• PROVIDED DATA:
★ ★ ★ ★ ★ ★ ★

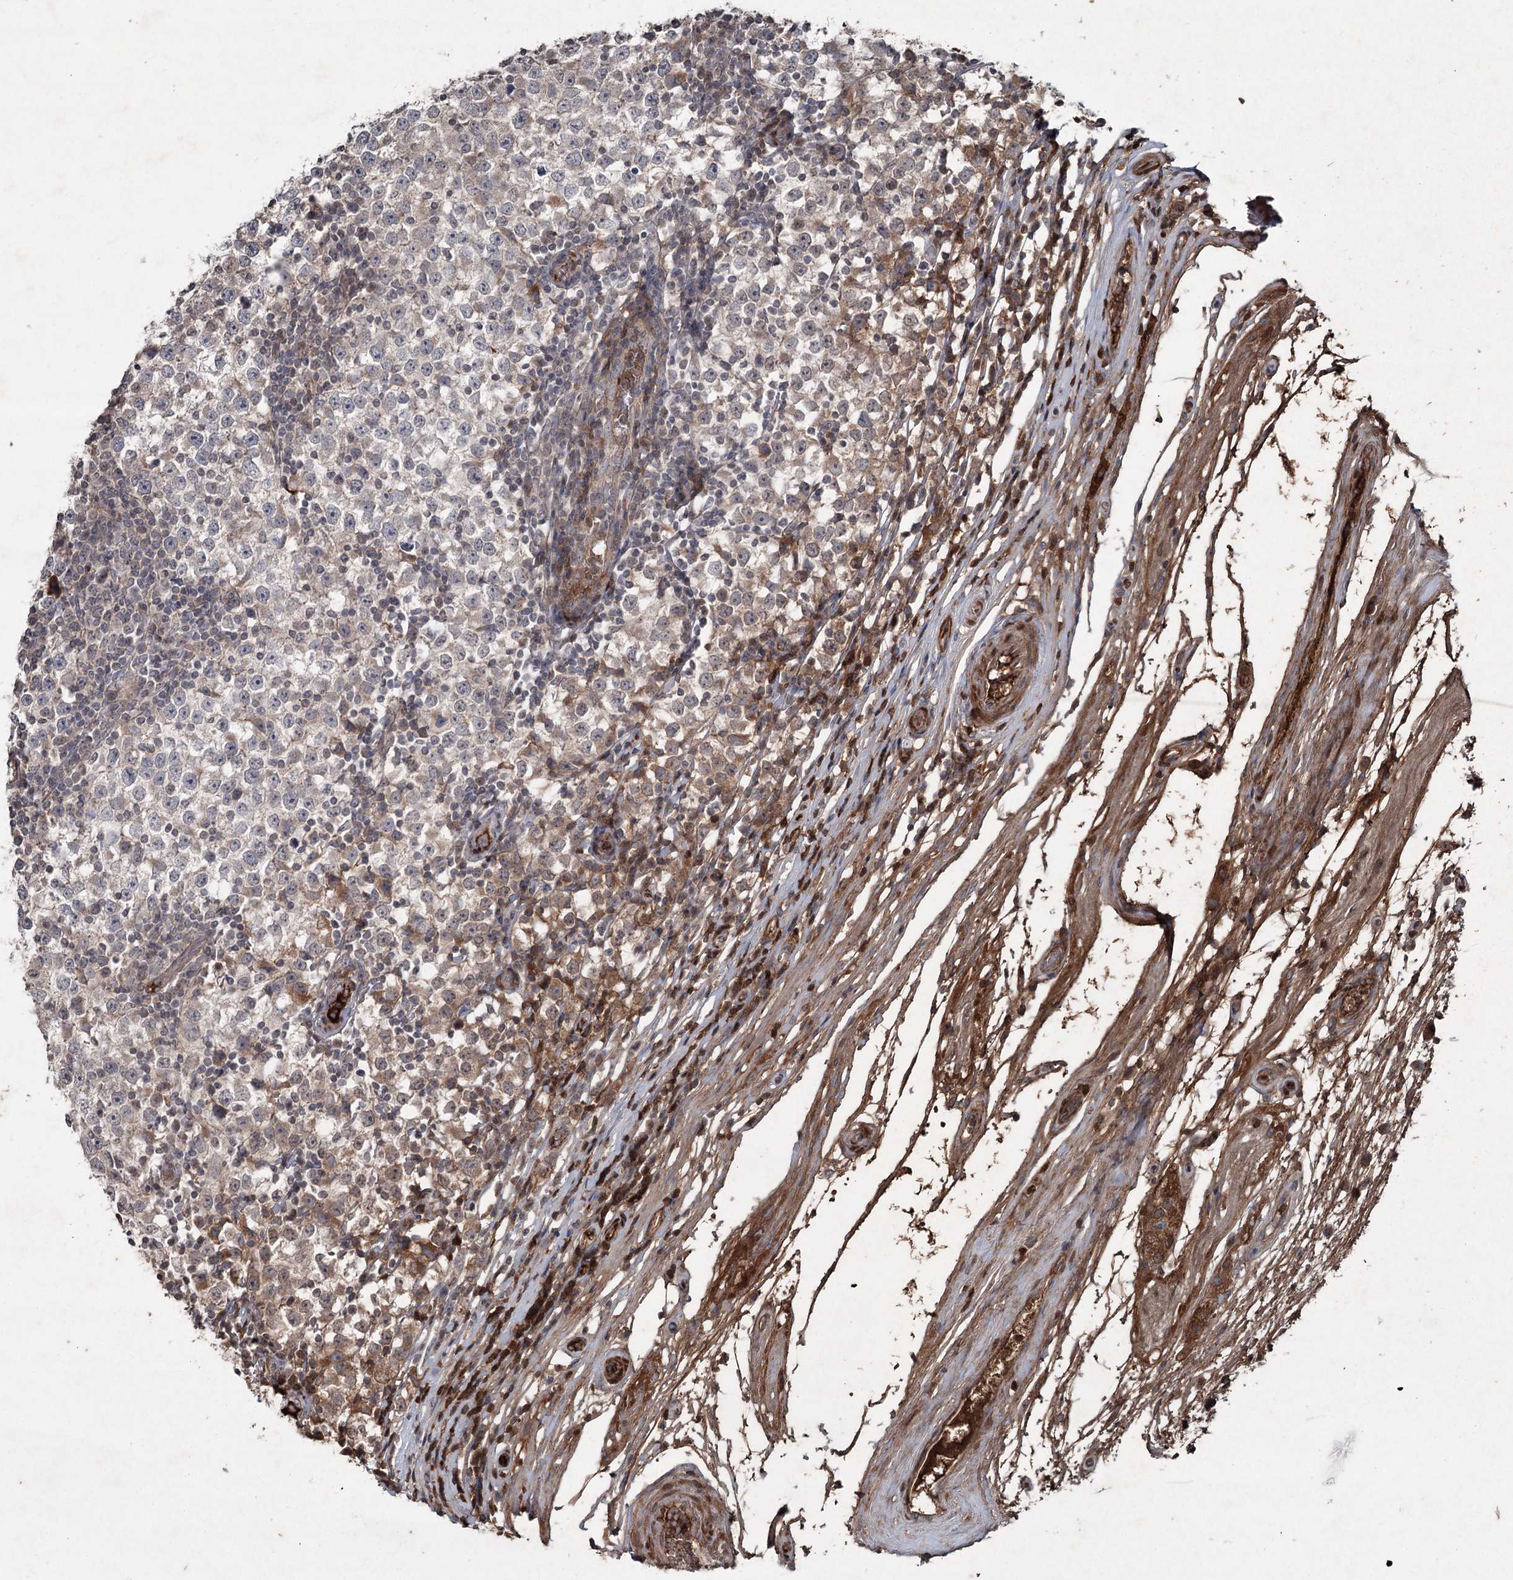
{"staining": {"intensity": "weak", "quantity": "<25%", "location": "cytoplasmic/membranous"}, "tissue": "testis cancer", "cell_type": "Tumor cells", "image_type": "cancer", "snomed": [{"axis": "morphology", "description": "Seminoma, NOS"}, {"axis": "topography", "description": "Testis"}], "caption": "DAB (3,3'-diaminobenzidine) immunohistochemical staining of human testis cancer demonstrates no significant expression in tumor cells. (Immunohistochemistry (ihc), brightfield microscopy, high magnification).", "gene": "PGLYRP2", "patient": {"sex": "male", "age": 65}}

★ ★ ★ ★ ★ ★ ★

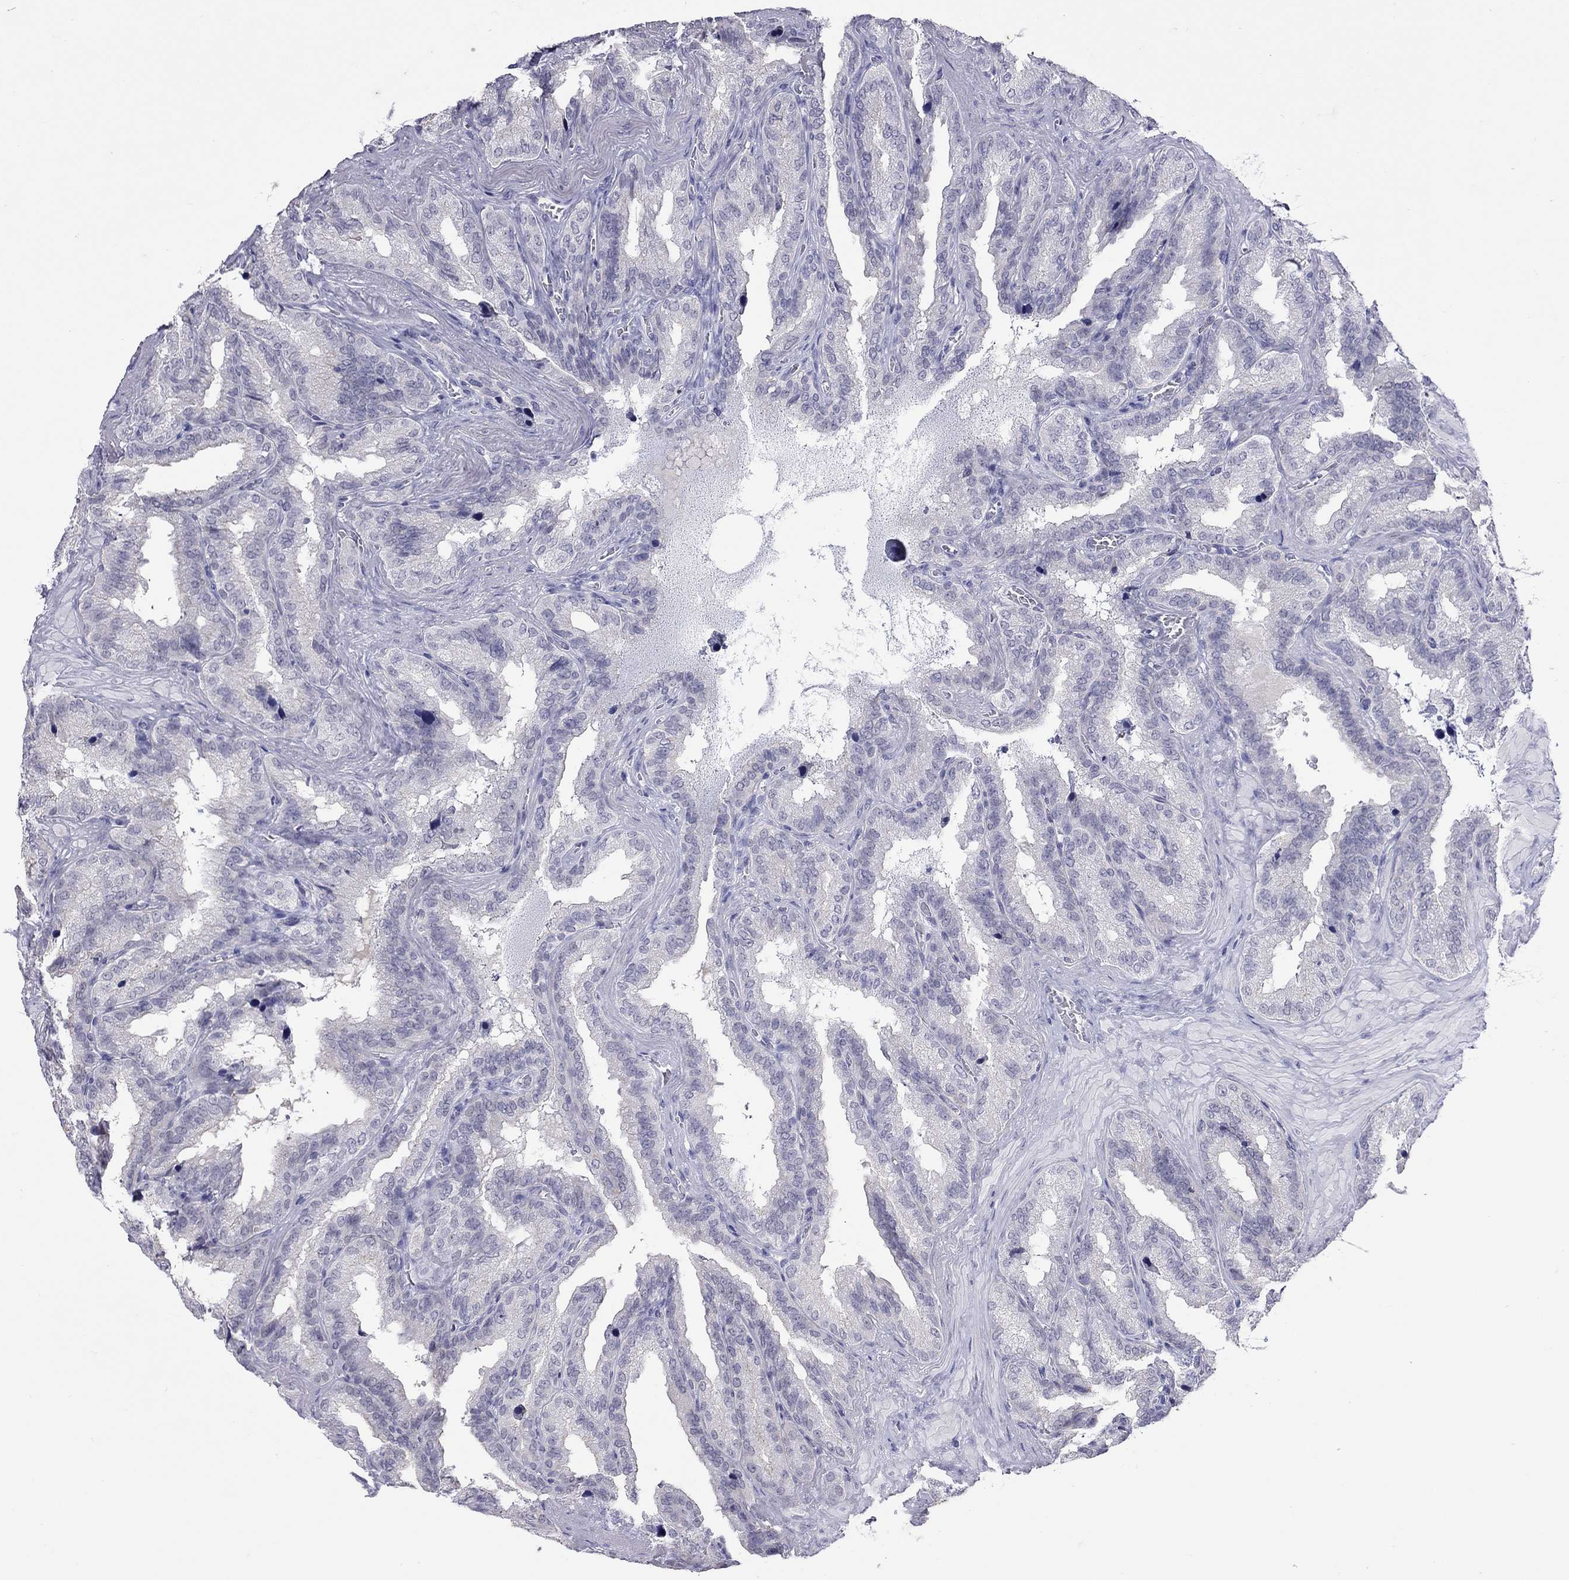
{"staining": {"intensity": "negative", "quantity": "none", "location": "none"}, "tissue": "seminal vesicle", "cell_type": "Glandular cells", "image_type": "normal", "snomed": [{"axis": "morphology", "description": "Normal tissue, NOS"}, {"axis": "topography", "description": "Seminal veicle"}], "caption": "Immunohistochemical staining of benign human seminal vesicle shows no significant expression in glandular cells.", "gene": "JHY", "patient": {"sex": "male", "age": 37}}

★ ★ ★ ★ ★ ★ ★

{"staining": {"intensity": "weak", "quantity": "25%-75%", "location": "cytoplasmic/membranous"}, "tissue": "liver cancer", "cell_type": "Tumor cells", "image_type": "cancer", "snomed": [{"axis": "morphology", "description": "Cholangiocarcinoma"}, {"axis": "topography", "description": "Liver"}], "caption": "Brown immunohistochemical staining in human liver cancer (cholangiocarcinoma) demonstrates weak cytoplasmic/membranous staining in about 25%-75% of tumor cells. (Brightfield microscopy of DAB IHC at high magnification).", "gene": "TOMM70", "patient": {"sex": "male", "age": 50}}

★ ★ ★ ★ ★ ★ ★

• PROBLEM REQUIREMENTS: Each line above holding the string "membranous" counts once; please report the total and nothing more.

• RESULT OF THE EXERCISE: 2